*** Opening AVAILABLE DATA ***

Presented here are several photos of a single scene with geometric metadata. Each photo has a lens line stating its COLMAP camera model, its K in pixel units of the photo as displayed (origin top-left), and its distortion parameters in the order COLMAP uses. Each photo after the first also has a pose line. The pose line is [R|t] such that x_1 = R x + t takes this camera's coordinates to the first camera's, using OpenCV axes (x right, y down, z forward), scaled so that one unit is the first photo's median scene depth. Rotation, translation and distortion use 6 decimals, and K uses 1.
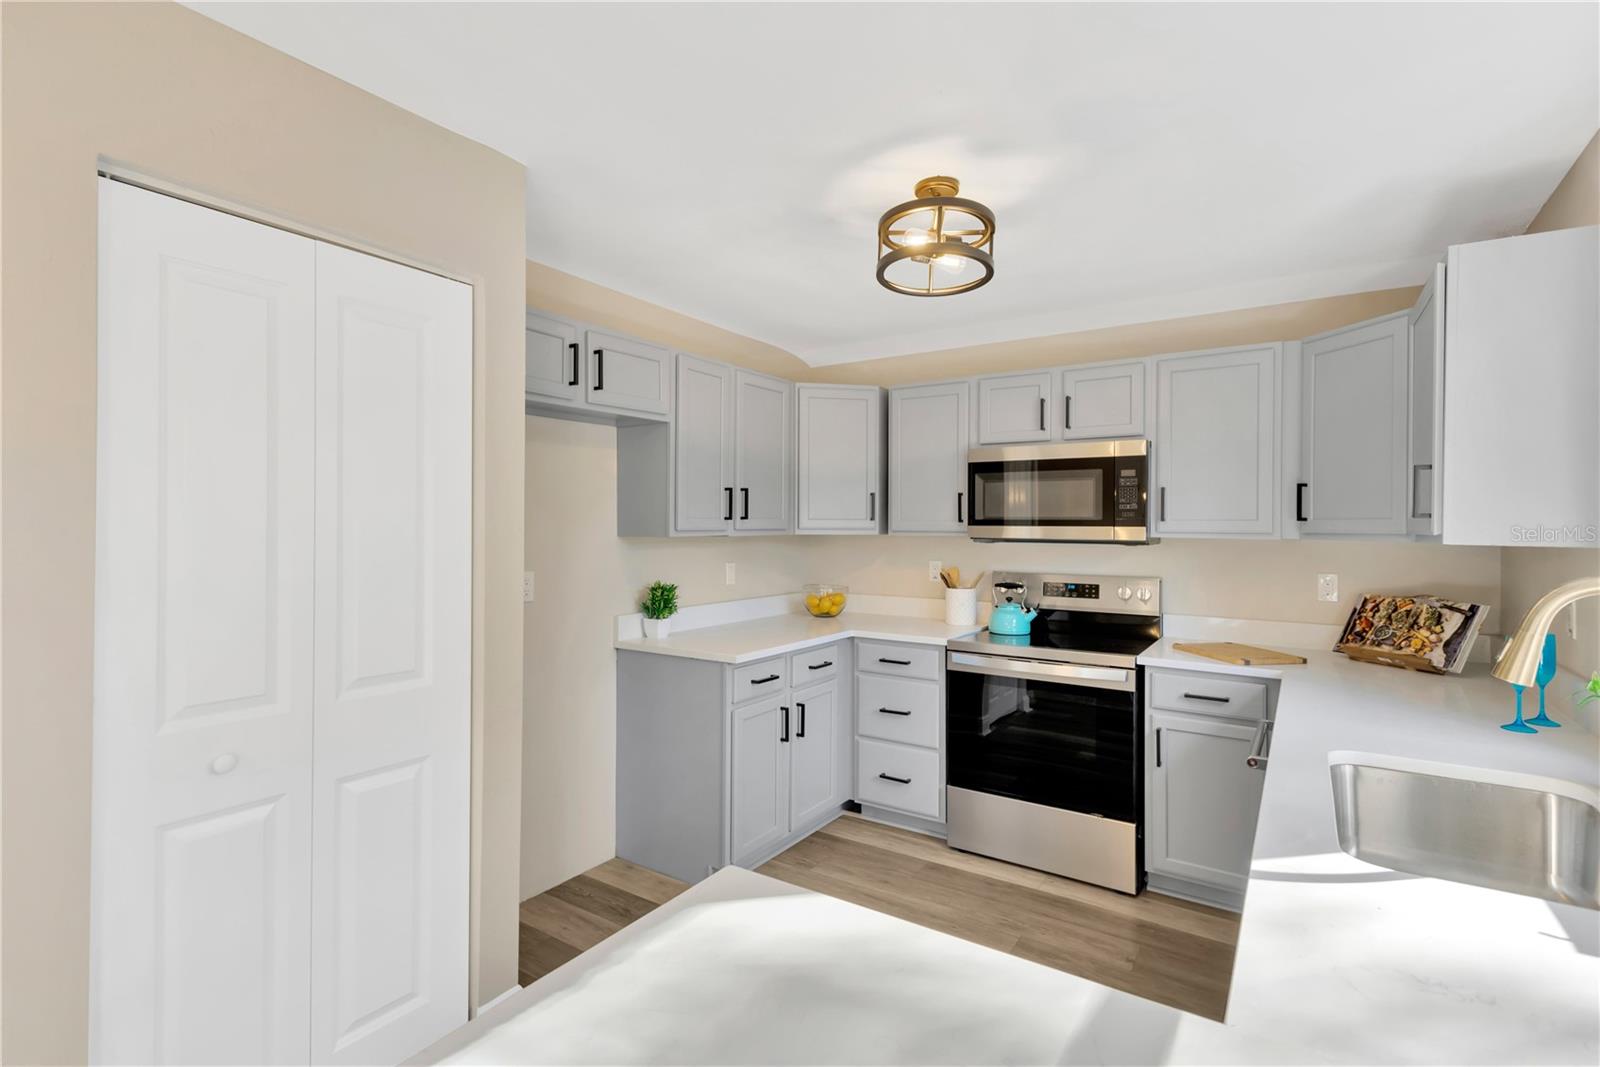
lens RADIAL K [[753.2, 0, 829.3], [0, 753.2, 524.4], [0, 0, 1]] dist [0.013894, -0.000683]
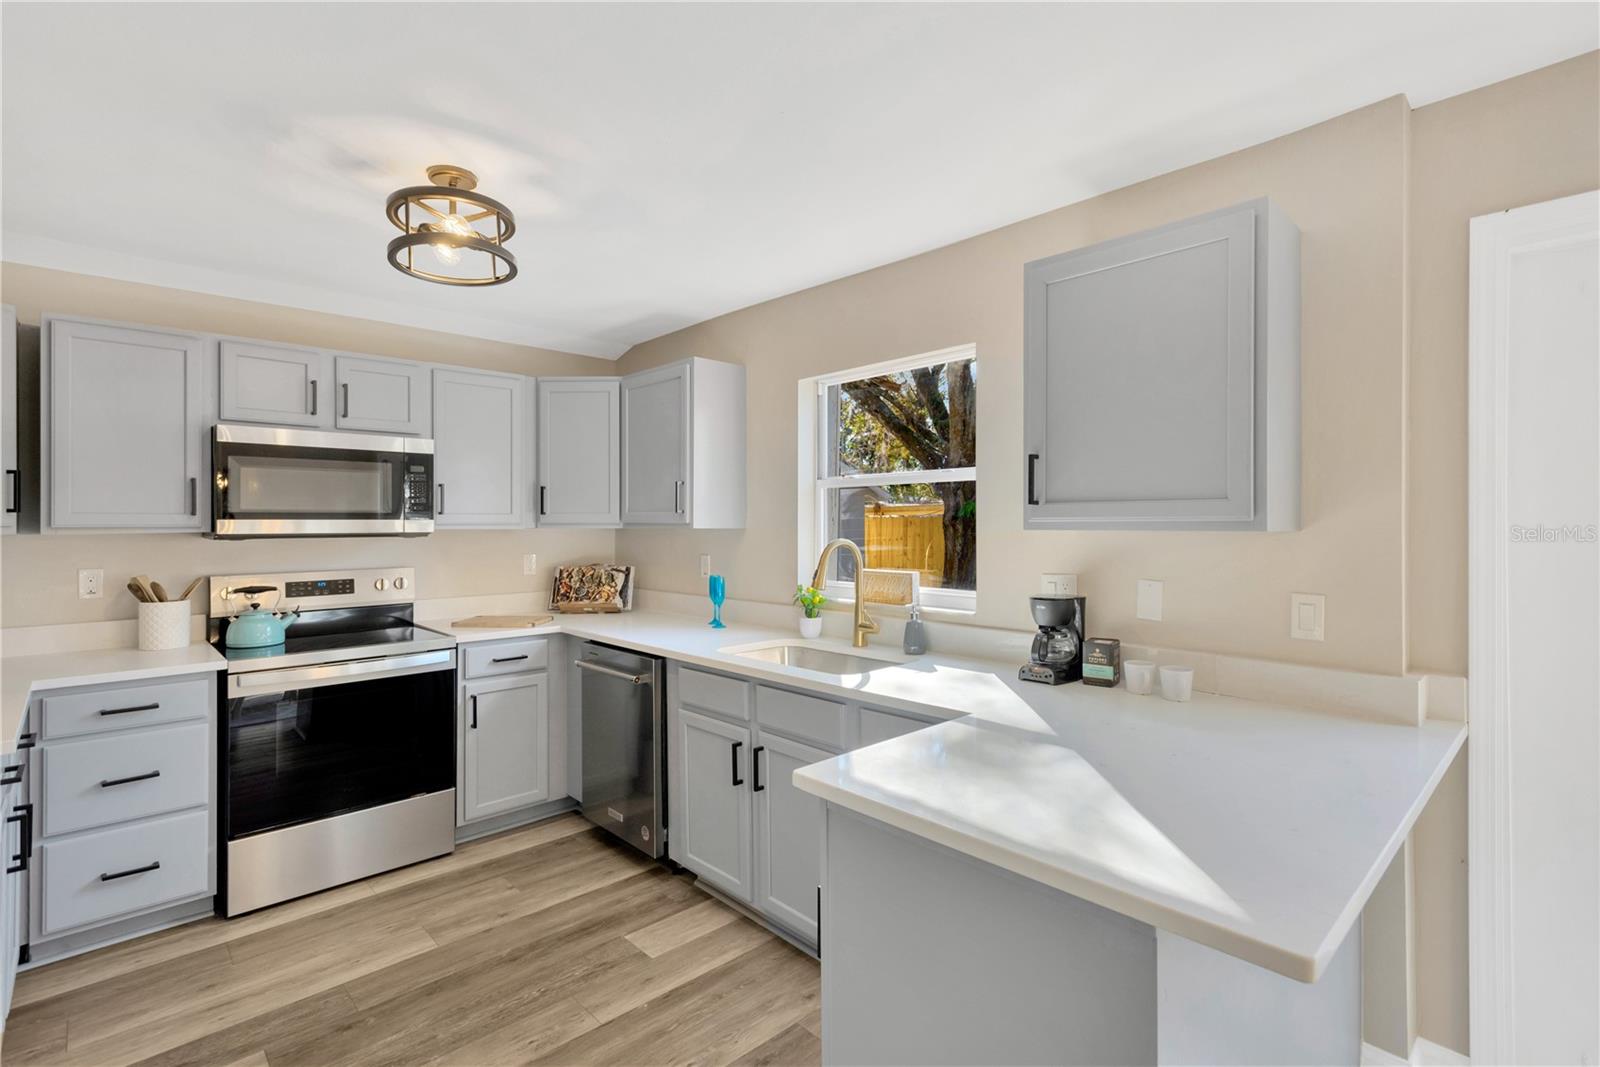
lens RADIAL K [[755.6, 0, 792.6], [0, 755.6, 515.3], [0, 0, 1]] dist [0.013212, -0.000406]
pose [[0.242210, -0.001681, 0.970222, -0.513090], [0.000710, 0.999999, 0.001556, -0.004346], [-0.970224, 0.000312, 0.242211, 0.230736]]
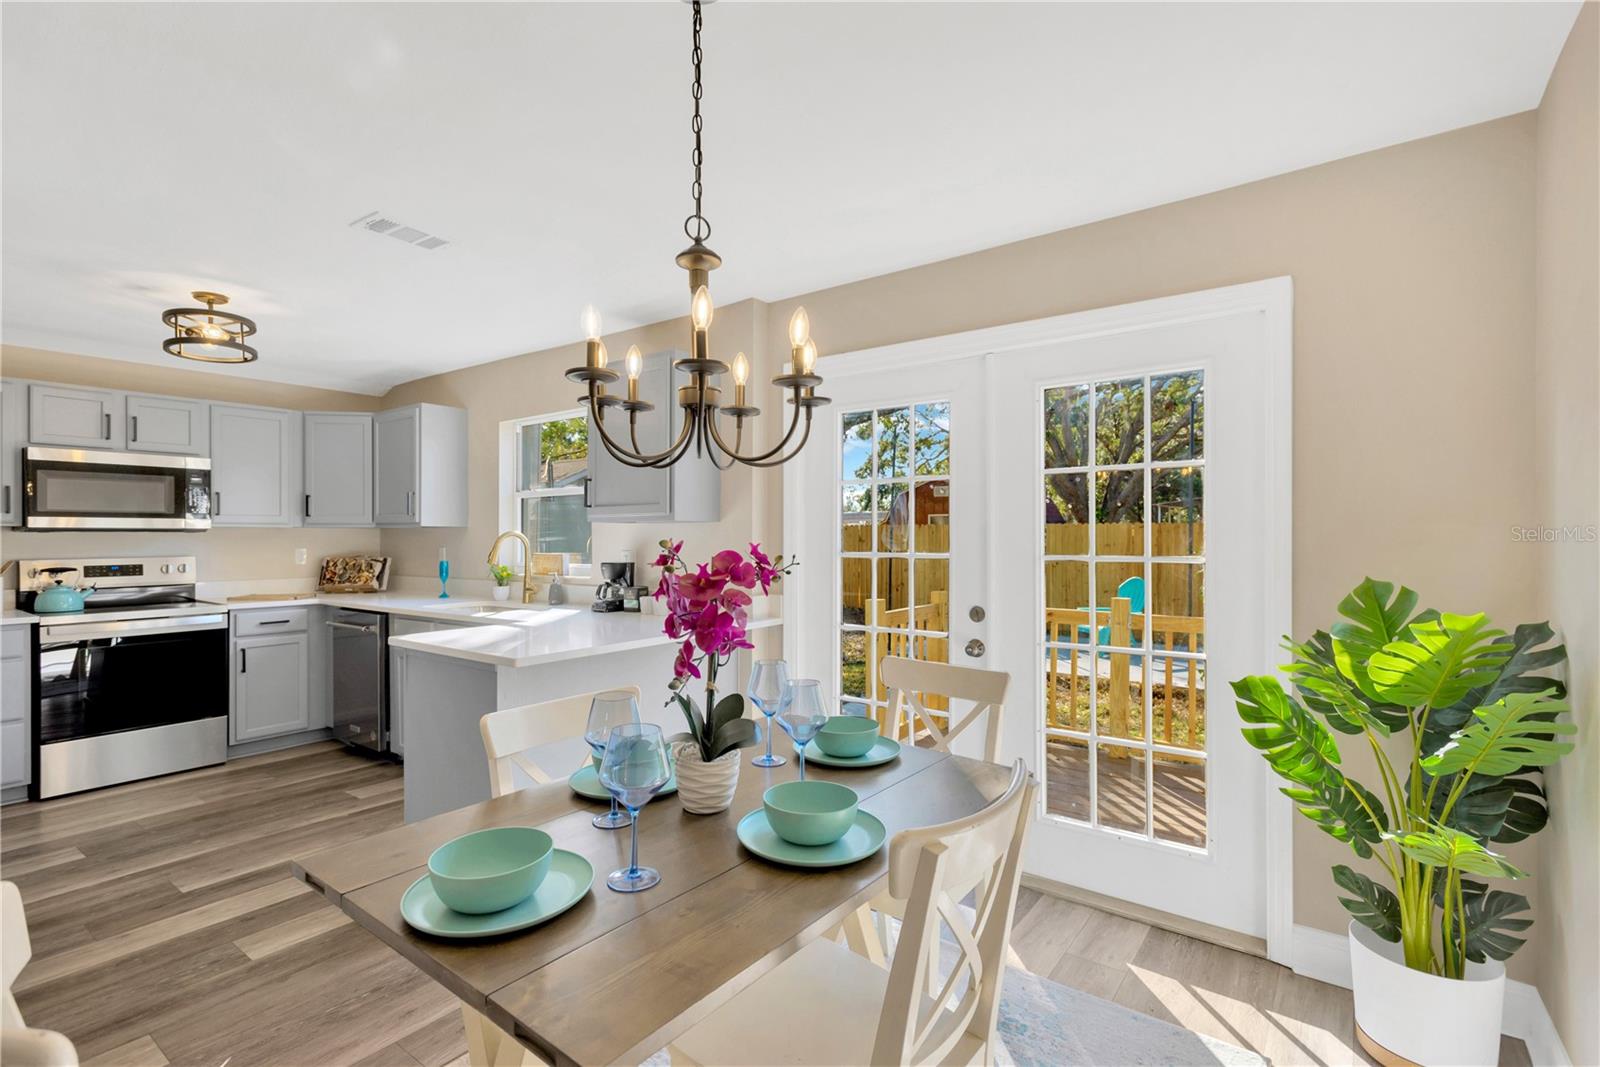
lens RADIAL K [[750.4, 0, 797.2], [0, 750.4, 530.8], [0, 0, 1]] dist [0.014566, -0.007674]
pose [[0.063543, -0.003685, 0.997972, -0.949384], [-0.000854, 0.999993, 0.003747, 0.019227], [-0.997979, -0.001090, 0.063539, -0.214333]]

*** Closing AVAILABLE DATA ***

_PROBLEM TO WORK ON_
Images in the records must not be repeated; everything else should be returned exactly.

_RESULT FOR THIS TASK_
Presented here are several photos of a single scene with geometric metadata. Each photo has a lens line stating its COLMAP camera model, its K in pixel units of the photo as displayed (origin top-left), and its distortion parameters in the order COLMAP uses. Each photo after the first also has a pose line. The pose line is [R|t] such that x_1 = R x + t takes this camera's coordinates to the first camera's, using OpenCV axes (x right, y down, z forward), scaled so that one unit is the first photo's median scene depth. Rotation, translation and distortion use 6 decimals, and K uses 1.
lens RADIAL K [[753.2, 0, 829.3], [0, 753.2, 524.4], [0, 0, 1]] dist [0.013894, -0.000683]
lens RADIAL K [[755.6, 0, 792.6], [0, 755.6, 515.3], [0, 0, 1]] dist [0.013212, -0.000406]
pose [[0.242210, -0.001681, 0.970222, -0.513090], [0.000710, 0.999999, 0.001556, -0.004346], [-0.970224, 0.000312, 0.242211, 0.230736]]
lens RADIAL K [[750.4, 0, 797.2], [0, 750.4, 530.8], [0, 0, 1]] dist [0.014566, -0.007674]
pose [[0.063543, -0.003685, 0.997972, -0.949384], [-0.000854, 0.999993, 0.003747, 0.019227], [-0.997979, -0.001090, 0.063539, -0.214333]]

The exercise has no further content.